Lesslie Newbigin is a leading thinker in the Emergent conversation, and his Foolishness to the Greeks: The Gospel and Western Culture, which I finished last night, is a book still worth reading (published 1986). [The link will take you to a abebooks.com and there are plenty of used copies available.] In the next few weeks I’ll be working my way through a couple more of his books, some of them more recent.

Here’s a prefatory word to his proposals, but which are related significantly to his proposals: evangelism takes place through the Church, and that means through Christians. In conversion theory this is called the “advocate.” Evangelism needs to concentrate more on “who we are as Church” and less on “what we say,” for until “who we are” embodies “what we say” we have little chance of being heard. Jesus didn’t offer a four-point outline; he offered himself as the Embodiment/Incarnation of God and he calls his followers into his Embodiment and as such they witness to the saving grace of the gospel and bring into the world the kingdom conditions.

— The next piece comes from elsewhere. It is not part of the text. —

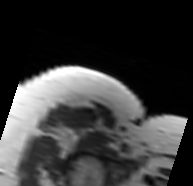
MRI of an extremity soft-tissue mass, one axial slice. Slice 69 of 91 in the series (ordered by position). MR volume resampled by the dataset authors to the PET/CT grid (not the native acquisition matrix). 3.27 mm slice thickness. 193 × 186 image matrix, field of view 188 × 182 mm. Female patient. Case-level facts recorded for this patient, not image findings: histological type: malignant solitary fibrous tumor; grade: intermediate; site of the primary tumour: right thigh.
Annotated regions visible in this slice (expert contour drawn on MRI and transferred to this co-registered scan by the dataset authors):
- gross tumour volume including surrounding oedema: box from (x=58, y=124) to (x=105, y=150) px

For now, though, here are the seven proposals for what will occur if the the gospel will impact Western Culture. His major category for understanding Western Culture is the division of scientific knowledge from religious knowledge, which corresponds to the public spectrum and the private spectrum. Overall, he is concerned with the relationship of the Church to the World.

#1: Recovery of eschatology as the orientation point for all truth.
#2: A Christian doctrine of freedom that takes a stand on Christian truth but which also is genuinely in dialogue with culture.
#3: A requirement of a “declericalized” theology, where every vocation works its out its own theology. This is essentially a recovery of a robust and local ecclesiology.
#4: A radical critique of the theory and practice of denominationalism, and here Newbigin is uniquely postured to work out a gospel-based but genuine ecumenical endeavor. He wants to restore, in the words of the Reformers, “the face of the Catholic Church.”
#5: The necessity for help in seeing our own culture through Christian minds shaped in other cultures. I tire, perhaps with you, with Europe’s ceaseless criticisms of our government, but we should all be listening — and if you’d like to listen, read The London Review of Books for a year. There are other voices, and we need to hear them, for in hearing them we may hear how we have trapped the gospel in our culture.
#6: The courage to proclaim a belief that cannot be proved to be true in terms of the axioms of our society. Let me comment more here: Newbigin operates with a chastened epistemology, and he anticipates Emergent leaders like Brian McLaren or Stanley Grenz. While Carson has been hard on McLaren and Grenz, he has been correspondingly soft on Newbigin (perhaps his Anglophilism?) even though when I read Newbigin I see a very similar epistemology and ecclesiology to that of Grenz especially [links here are to Carson’s treatments of McLaren, Grenz, and Newbigin].
#7: The humble boldness and expectant patience are not heroism but the spontaneous praise that erupts from the ecclesial community.

I look forward to reading more of Newbigin.